Based on Sir Walter Scott’s novel, The Bride of Lammermoor, the opera opens on the Scottish moors where an intruder (actually Edgardo) has been spotted. Enrico is determined to end his sister’s love affair. Lucia awaits her beloved Edgardo who pledges his love as the couple exchange rings, hoping to mend the rift between their families when he returns from France.
Enrico has arranged for Lucia to marry the wealthy Arturo Bucklaw (tenor Colin Lee) to save their family fortunes. He shows Lucia a forged letter stating that Edgardo has found a new lover. Father Raimondo adds his support to this arranged marriage. Arturo arrives at the castle and, along with a reluctant Lucia, signs the wedding contract. Edgardo suddenly appears but when he finds out that Lucia is to marry Arturo, he curses her and tramples his ring.
Later, not fully satisfied with the outcome of his schemes, Enrico challenges Edgardo to a duel at dawn in the Ravenswood cemetery. The wedding celebration is in progress when Lucia enters. She has gone insane and has murdered her bridegroom. At the conclusion of her famous “mad scene,” Lucia collapses amidst the wedding guests. Among the tombs of his ancestors, Edgardo has resolved to die at Enrico’s hand but when Raimondo tells him that Lucia has died, he stabs himself with his dagger.

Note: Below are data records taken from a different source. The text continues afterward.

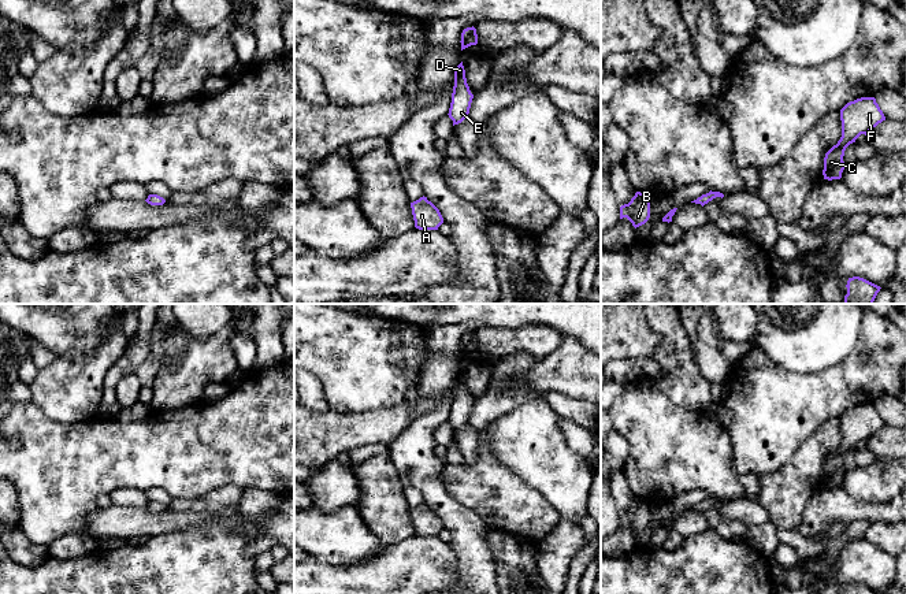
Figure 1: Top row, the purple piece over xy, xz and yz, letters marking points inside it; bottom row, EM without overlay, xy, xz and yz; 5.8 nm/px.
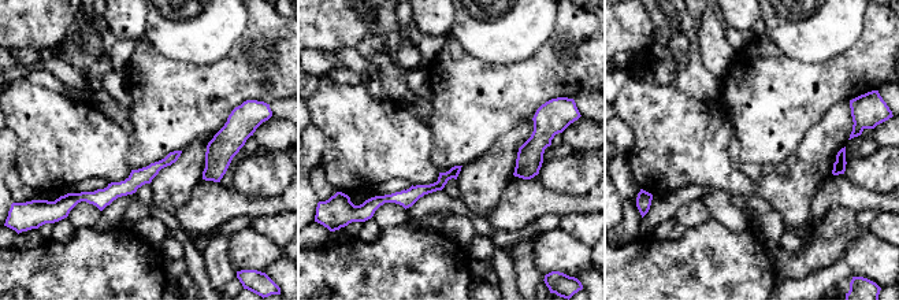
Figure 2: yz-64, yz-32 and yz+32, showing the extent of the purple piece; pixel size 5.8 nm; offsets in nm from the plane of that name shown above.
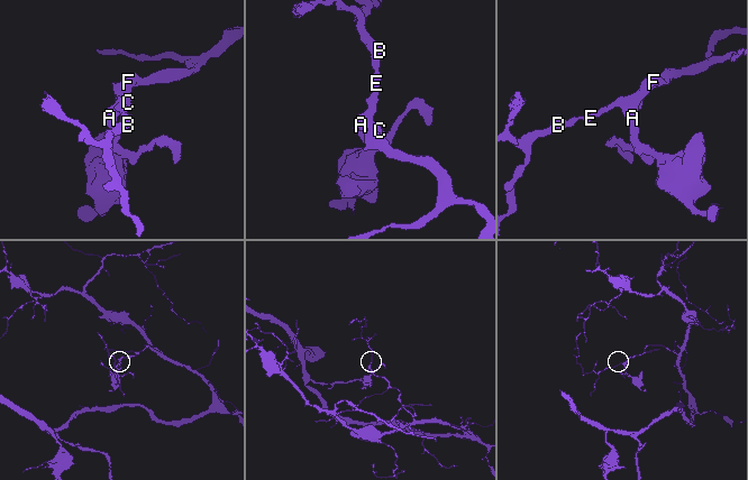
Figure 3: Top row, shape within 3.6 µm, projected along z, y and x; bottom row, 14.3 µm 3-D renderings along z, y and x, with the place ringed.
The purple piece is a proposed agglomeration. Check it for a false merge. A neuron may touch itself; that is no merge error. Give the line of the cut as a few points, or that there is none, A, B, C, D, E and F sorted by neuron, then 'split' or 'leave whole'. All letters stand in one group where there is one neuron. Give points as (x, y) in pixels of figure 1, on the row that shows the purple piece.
no cut | A B C D E F | leave whole

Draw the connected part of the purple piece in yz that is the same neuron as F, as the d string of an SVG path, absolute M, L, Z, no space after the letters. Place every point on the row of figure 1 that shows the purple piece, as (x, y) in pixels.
M861 97L847 103L840 109L842 137L824 157L824 179L840 179L844 170L844 151L861 134L868 134L873 127L885 120L875 97Z

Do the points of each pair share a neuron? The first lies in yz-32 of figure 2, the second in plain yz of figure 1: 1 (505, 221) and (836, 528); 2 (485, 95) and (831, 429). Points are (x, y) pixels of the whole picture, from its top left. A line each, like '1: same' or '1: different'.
1: different
2: different

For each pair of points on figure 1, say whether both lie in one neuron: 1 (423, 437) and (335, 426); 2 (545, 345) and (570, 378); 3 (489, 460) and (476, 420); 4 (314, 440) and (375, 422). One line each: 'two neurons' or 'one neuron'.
1: two neurons
2: two neurons
3: two neurons
4: one neuron

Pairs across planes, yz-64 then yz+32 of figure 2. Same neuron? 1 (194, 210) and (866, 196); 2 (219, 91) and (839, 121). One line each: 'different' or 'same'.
1: same
2: different

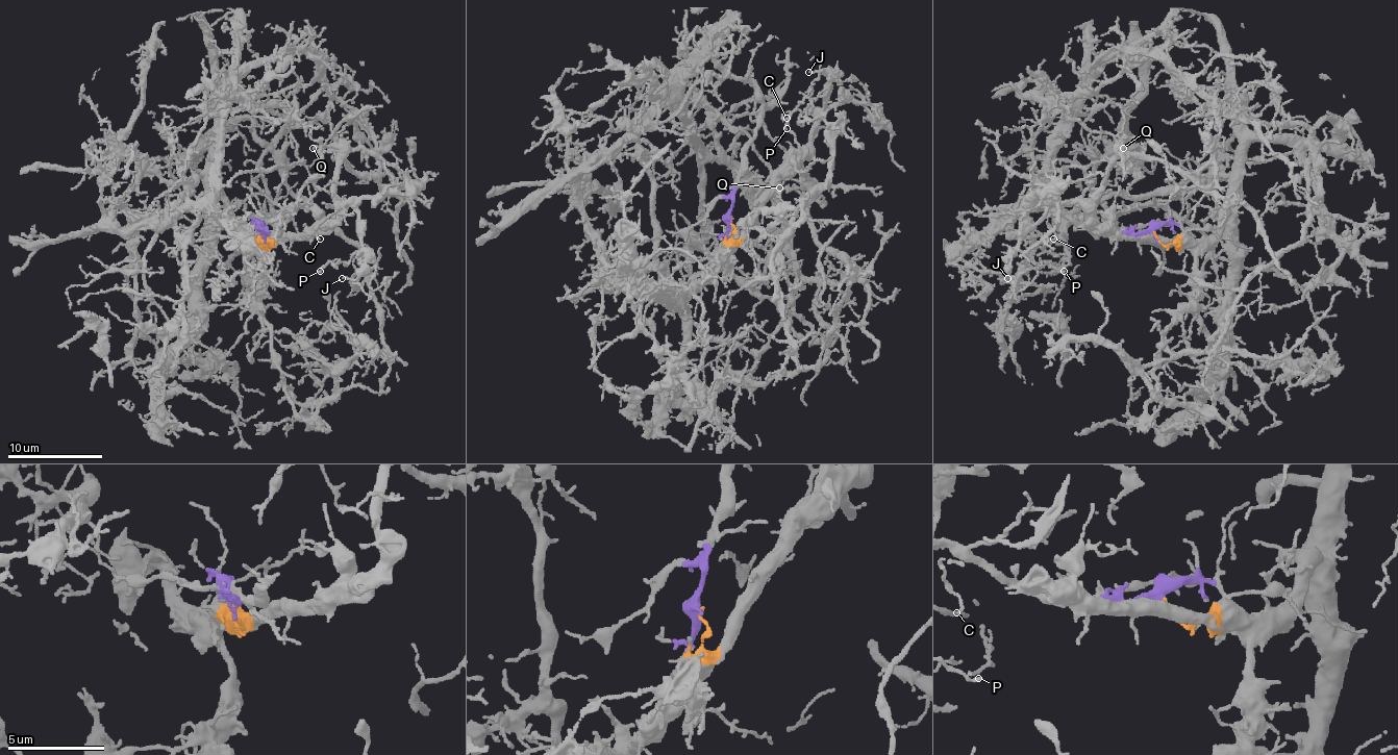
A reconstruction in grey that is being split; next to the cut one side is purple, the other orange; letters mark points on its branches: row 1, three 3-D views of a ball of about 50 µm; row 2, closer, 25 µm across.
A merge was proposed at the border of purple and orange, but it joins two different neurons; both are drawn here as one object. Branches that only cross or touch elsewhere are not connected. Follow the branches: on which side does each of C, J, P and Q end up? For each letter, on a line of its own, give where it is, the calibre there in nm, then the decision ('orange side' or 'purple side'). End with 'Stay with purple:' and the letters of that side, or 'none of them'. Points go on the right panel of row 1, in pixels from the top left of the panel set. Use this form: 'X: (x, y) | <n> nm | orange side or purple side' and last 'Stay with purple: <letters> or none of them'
C: (1053, 238) | 120 nm | orange side
J: (1007, 278) | 120 nm | orange side
P: (1064, 271) | 160 nm | orange side
Q: (1123, 148) | 140 nm | orange side
Stay with purple: none of them

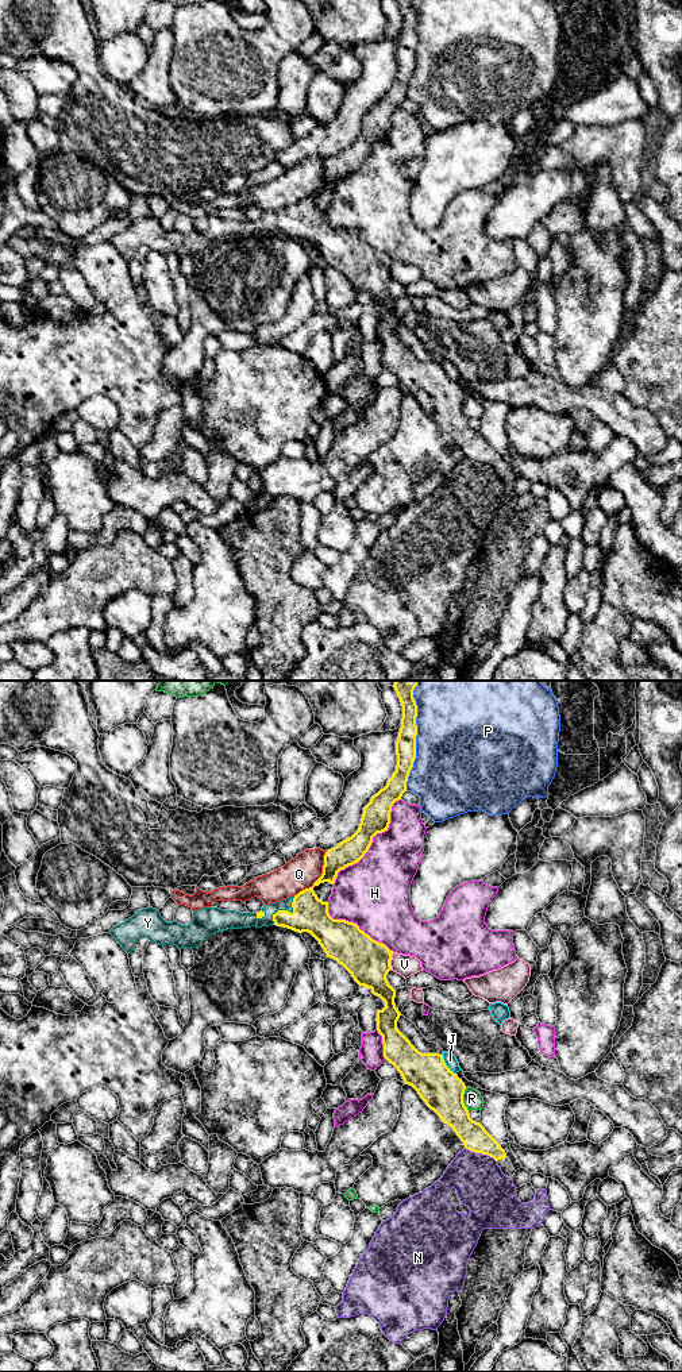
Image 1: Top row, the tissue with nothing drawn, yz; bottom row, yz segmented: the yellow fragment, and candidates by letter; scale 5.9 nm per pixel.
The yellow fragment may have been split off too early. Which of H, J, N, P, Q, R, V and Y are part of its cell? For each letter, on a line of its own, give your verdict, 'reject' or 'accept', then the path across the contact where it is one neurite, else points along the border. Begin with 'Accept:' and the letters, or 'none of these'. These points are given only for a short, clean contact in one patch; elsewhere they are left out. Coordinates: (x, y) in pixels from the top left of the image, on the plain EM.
Accept: Y
H: reject
J: reject; border yz (442, 363), (442, 367), (455, 382)
N: reject
P: reject
Q: reject
R: reject
V: reject
Y: accept

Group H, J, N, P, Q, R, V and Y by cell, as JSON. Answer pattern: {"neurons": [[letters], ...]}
{"neurons": [["H"], ["J"], ["N"], ["P"], ["Q"], ["R"], ["V"], ["Y"]]}

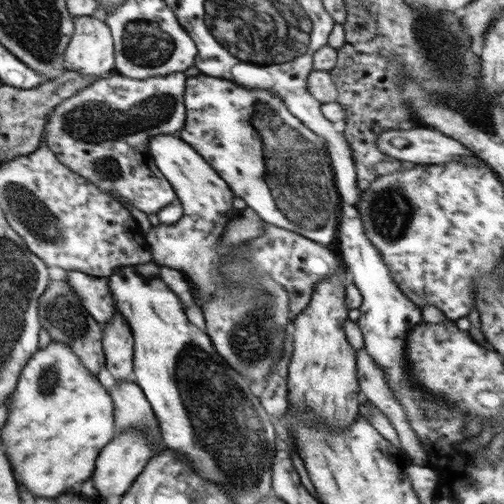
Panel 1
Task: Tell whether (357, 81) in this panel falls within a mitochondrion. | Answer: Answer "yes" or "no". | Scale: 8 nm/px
no

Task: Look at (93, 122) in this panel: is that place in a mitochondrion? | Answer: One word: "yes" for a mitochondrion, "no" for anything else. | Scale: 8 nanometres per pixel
yes

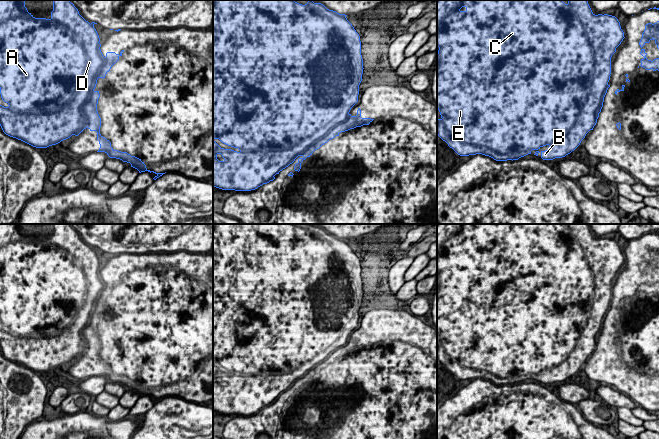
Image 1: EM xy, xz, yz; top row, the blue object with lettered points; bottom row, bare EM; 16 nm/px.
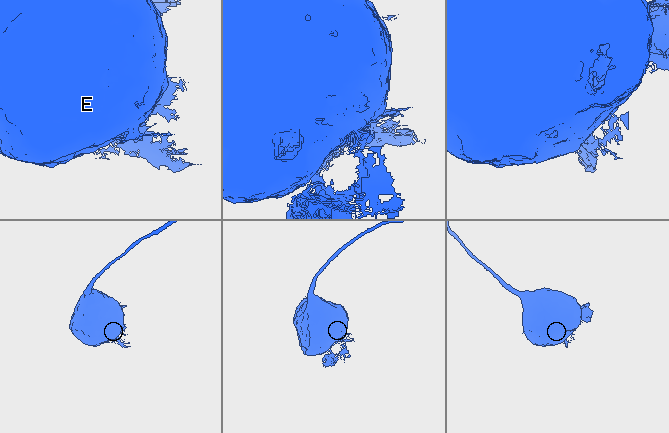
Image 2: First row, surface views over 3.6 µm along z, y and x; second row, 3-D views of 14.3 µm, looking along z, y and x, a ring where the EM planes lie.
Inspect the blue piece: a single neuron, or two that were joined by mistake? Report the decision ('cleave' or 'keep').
cleave

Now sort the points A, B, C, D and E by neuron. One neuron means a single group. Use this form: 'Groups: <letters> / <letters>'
Groups: A B C E / D

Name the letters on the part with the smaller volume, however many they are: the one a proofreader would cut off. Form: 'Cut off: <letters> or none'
Cut off: D

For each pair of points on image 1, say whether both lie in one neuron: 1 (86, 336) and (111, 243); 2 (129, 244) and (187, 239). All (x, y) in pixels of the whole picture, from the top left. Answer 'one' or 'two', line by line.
1: two
2: one

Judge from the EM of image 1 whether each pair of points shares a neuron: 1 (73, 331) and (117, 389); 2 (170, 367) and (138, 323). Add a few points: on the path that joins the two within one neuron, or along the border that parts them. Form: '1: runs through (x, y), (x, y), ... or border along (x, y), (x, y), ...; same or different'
1: border along (109, 380), (119, 382), (123, 386); different
2: runs through (167, 356), (167, 350), (149, 333); same

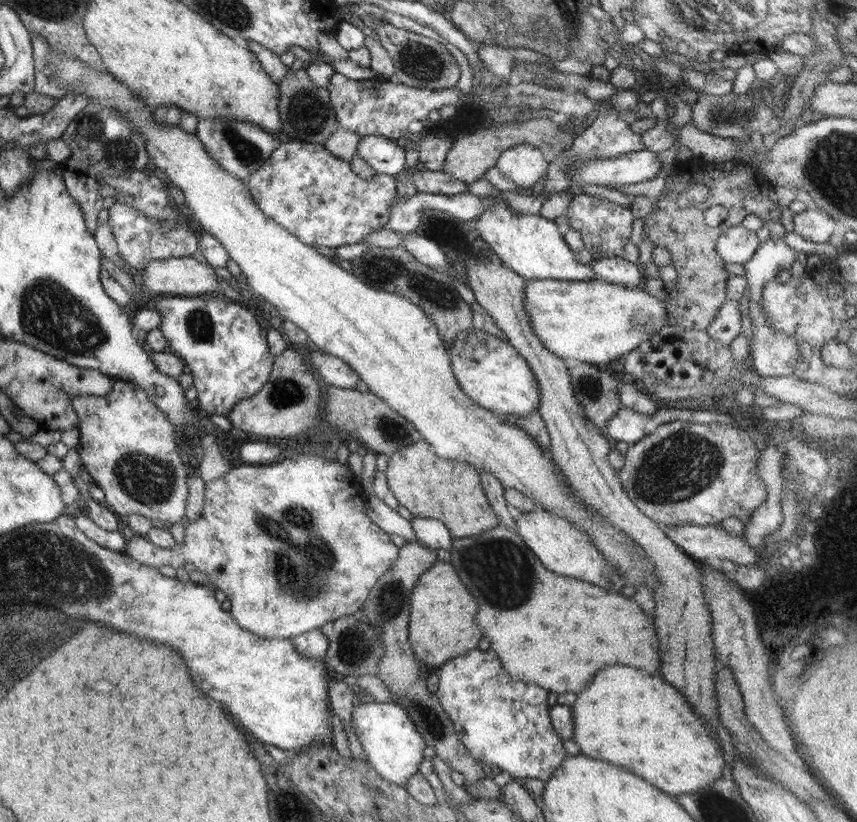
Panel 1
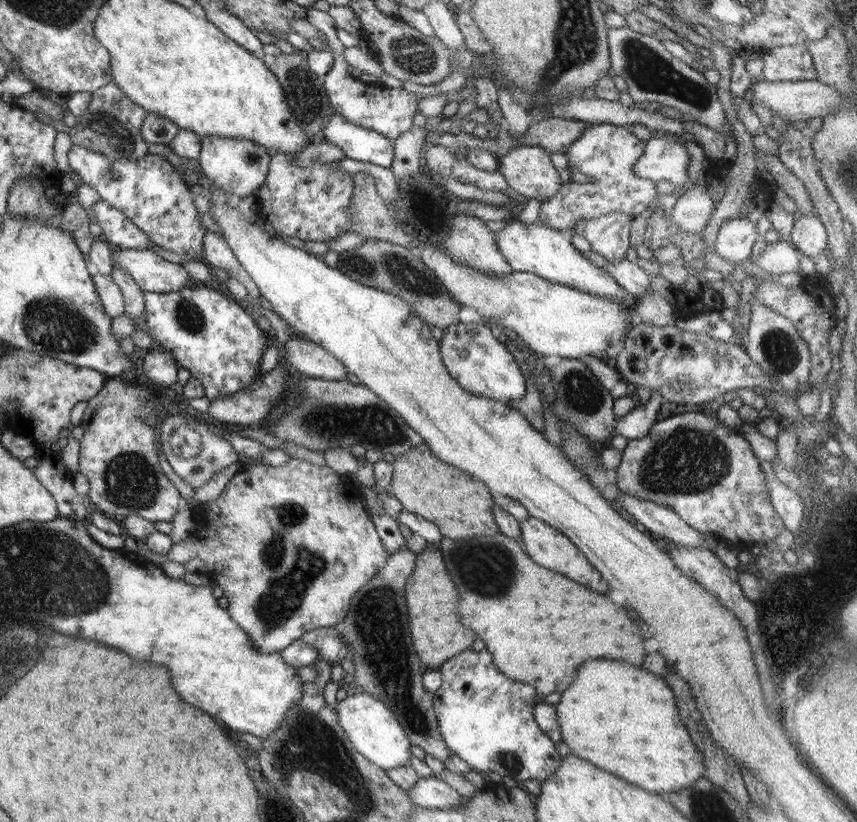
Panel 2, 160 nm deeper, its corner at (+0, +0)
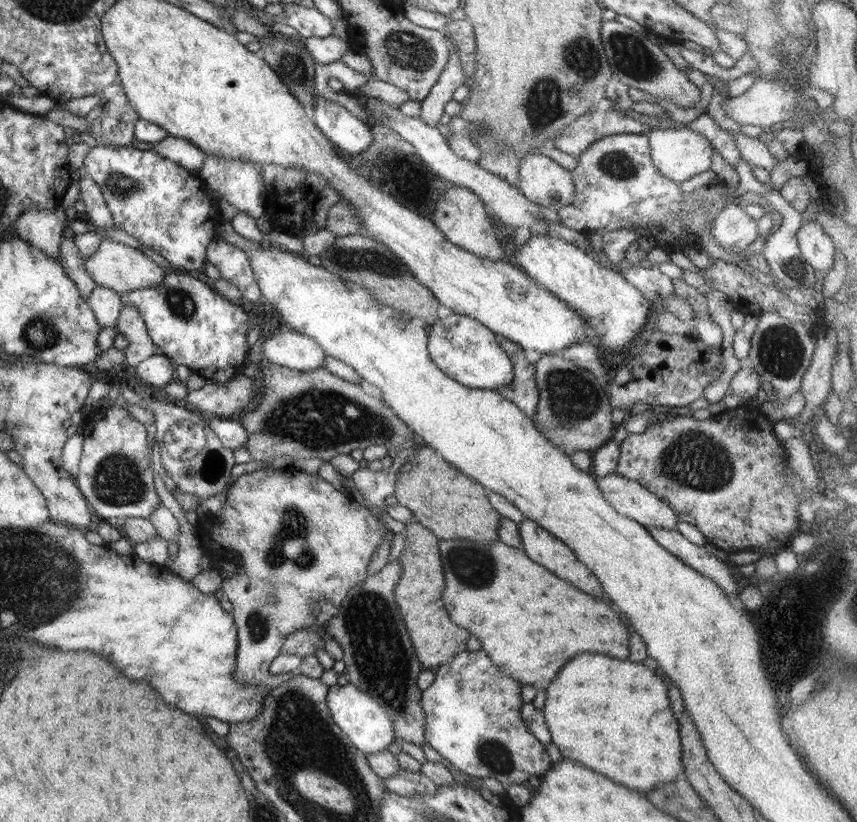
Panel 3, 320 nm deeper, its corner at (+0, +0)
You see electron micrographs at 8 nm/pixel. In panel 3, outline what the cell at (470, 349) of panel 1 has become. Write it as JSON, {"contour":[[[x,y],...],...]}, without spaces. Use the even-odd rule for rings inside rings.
{"contour":[[[444,312],[426,329],[427,349],[432,362],[463,386],[497,391],[513,381],[512,361],[496,341],[496,334],[481,322],[468,316]]]}

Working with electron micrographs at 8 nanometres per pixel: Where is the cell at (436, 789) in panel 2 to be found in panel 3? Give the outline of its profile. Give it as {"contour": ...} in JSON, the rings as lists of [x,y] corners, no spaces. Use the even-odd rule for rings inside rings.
{"contour":[[[399,770],[397,775],[383,779],[385,787],[390,792],[401,795],[414,796],[415,794],[434,795],[438,785],[424,776],[420,771],[412,772],[407,770]]]}

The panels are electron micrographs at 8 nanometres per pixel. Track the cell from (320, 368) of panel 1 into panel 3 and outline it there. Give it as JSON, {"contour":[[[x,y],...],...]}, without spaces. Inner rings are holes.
{"contour":[[[292,330],[280,331],[267,339],[262,354],[271,363],[299,371],[323,367],[326,355],[313,338]]]}

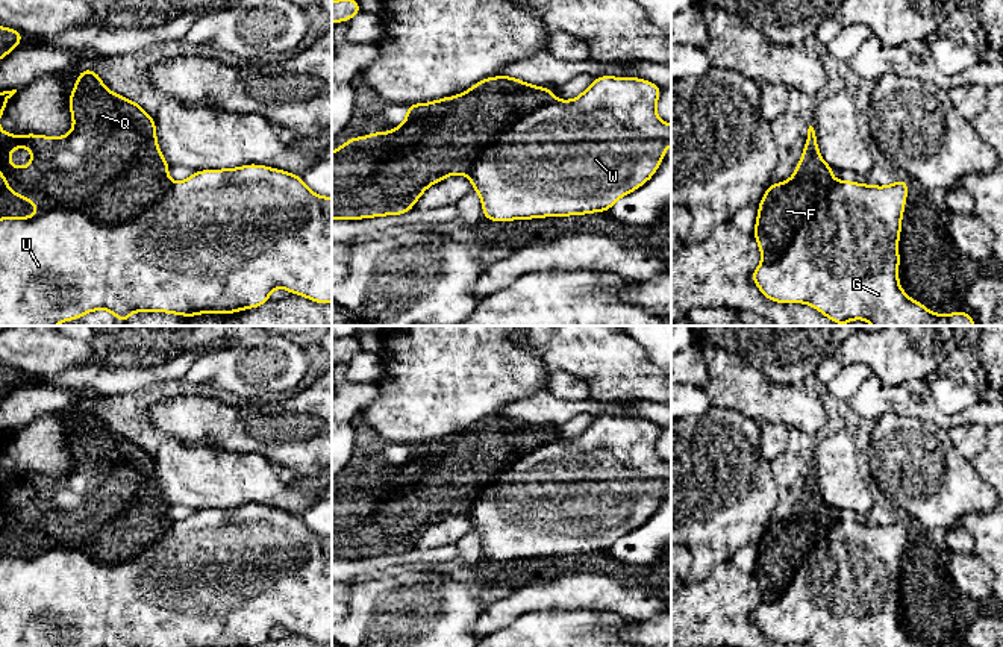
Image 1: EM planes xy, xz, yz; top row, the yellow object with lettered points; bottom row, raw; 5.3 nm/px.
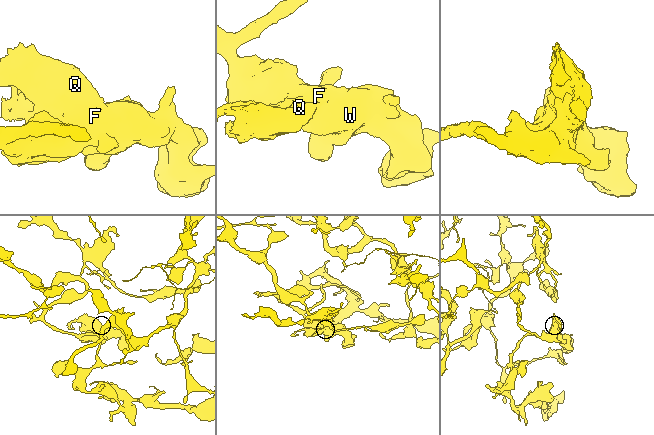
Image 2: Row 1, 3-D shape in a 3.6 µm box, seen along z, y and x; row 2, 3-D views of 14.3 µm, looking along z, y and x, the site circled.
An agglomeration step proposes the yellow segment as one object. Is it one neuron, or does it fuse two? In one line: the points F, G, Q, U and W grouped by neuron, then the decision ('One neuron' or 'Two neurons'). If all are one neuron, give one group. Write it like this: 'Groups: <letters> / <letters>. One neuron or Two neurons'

Gary Halvarson who has assumed the video director’s reins favors very frequent close ups and angled stage shots. These points aside, the cameras do follow the action reasonably well. The picture was a little softer than expected while the colors seemed a little muted, probably due to the set lighting. Costumes are mostly Victorian and, in the Met’s tradition, beautifully realized. There were some visually campy touches: the famous Act II sextet staged as an uncomfortable bridal group photo session or the spectral girl at the fountain in Act I. What absolutely did not work was having Lucia’s ghost show up to assist Edgardo’s suicide in the final scene.
This is a very natural sounding DTS-HD Master Audio 5.1 surround track. The spacious acoustic of the Met’s huge house is given its due. The 2-channel option is good but not as atmospheric. Hearing the unusual sound of the glass harmonica during Lucia’s mad scene yielded the creepy accompaniment that this aria needs.
There is a brief spoken introduction by soprano Natalie Dessay who debuted as Lucia when this production was new in 2007. Eighteen minutes of intermission interviews hosted by Ms Dessay follow with cast members Netrebko, Beczala, Kwiecien, Abdrazakov, maestro Armiliato, director Zimmerman, and technical director Paul Masck and master electrician Paul Donahue. A program booklet provides a background essay about this production, a synopsis with vocal tracks, and cast listing.
The Definitive Word
The Zimmerman production drew some criticism for its stage design and excessive dramatic “business” two years before this “Live in HD” Met performed was recorded. Having seen this production both live and on the big screen, I can attest that, while rather dark (quite suited to the opera’s mood) it really works quite well. The Netrebko voice and dramatic style are quite solid, although she tossed in a couple of extraneous and unfortunate high E’s at the end of her big Act III area. What makes this Lucia di Lammermoor, the only available Blu-ray version, really worth getting are the unusually strong contributions of the male leads who were making their role debuts at the Met and maestro Benini’s sympathetic musical leadership from the pit.